Patti Smith is one of the most influential cultural figures of the past fifty years. A pioneering artist, poet, musician, writer and performer, she transformed the relationship between poetry and popular music, forging a practice that continues to inspire generations across literature, visual art, activism and contemporary culture.

Emerging from New York’s downtown creative scene in the early 1970s, Smith became a defining voice of artistic independence through works that combine lyrical intensity with social consciousness. Her landmark debut album Horses (1975) remains one of the most celebrated records in music history, while books including Just Kids, winner of the National Book Award, have established her as one of the most important literary voices of her generation.

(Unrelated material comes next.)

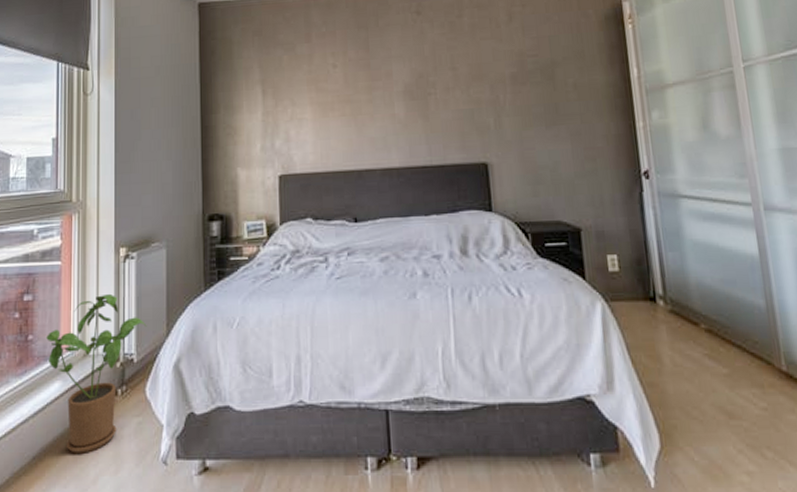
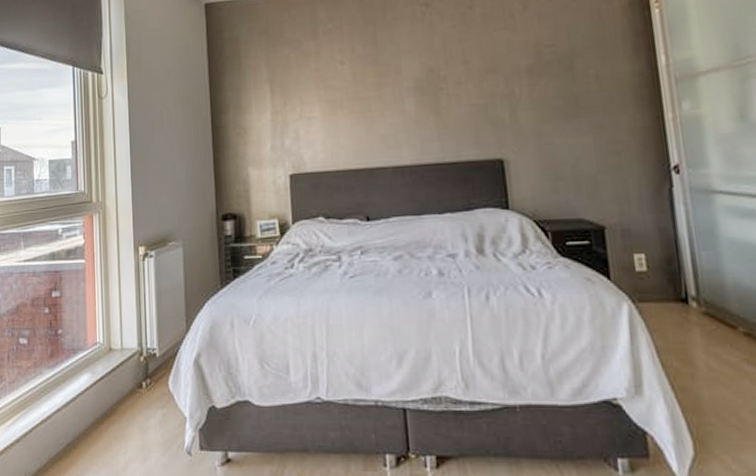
house plant: present [46,293,147,454] -> none [74,290,167,442]

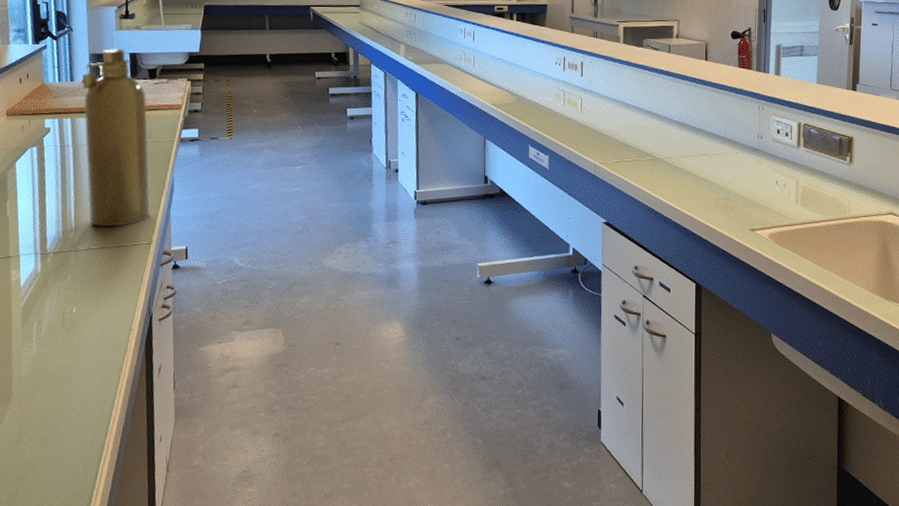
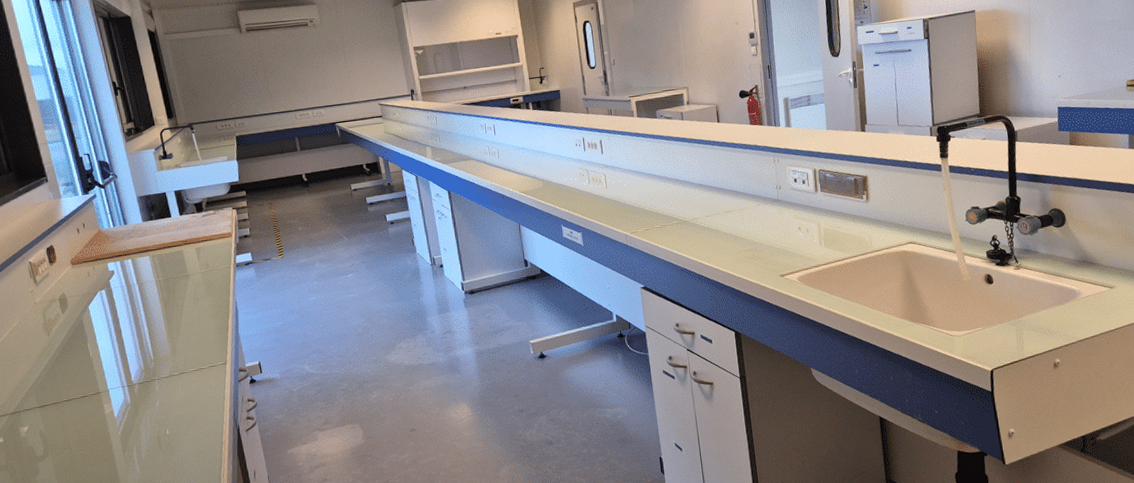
spray bottle: present [81,48,151,228] -> none [134,188,221,355]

Throughout her career, she has remained committed to the belief that creativity carries both personal and civic responsibility, using her work to address themes of freedom, justice, memory, environmental stewardship and human connection.

In January 2021, Patti Smith inaugurated CIRCA’s 2021 programme with A New Year, one of the platform’s earliest public commissions and a gift to London following a year defined by isolation and uncertainty. Broadcast from Piccadilly Lights at the beginning of a new year, the project combined poetry, performance and reflection while reaffirming the capacity of art to connect people across distance and circumstance. Alongside the commission, Smith released Our World, a series of four hand-signed editions drawn directly from her personal sketchbooks and dedicated to climate activist Greta Thunberg.

Awarded the title of Commandeur des Arts et des Lettres by the French Ministry of Culture and inducted into the Rock and Roll Hall of Fame, Smith’s influence extends far beyond music. Through a practice that moves effortlessly between page, stage and public space, she continues to demonstrate how art can serve as a force for imagination, compassion and meaningful change.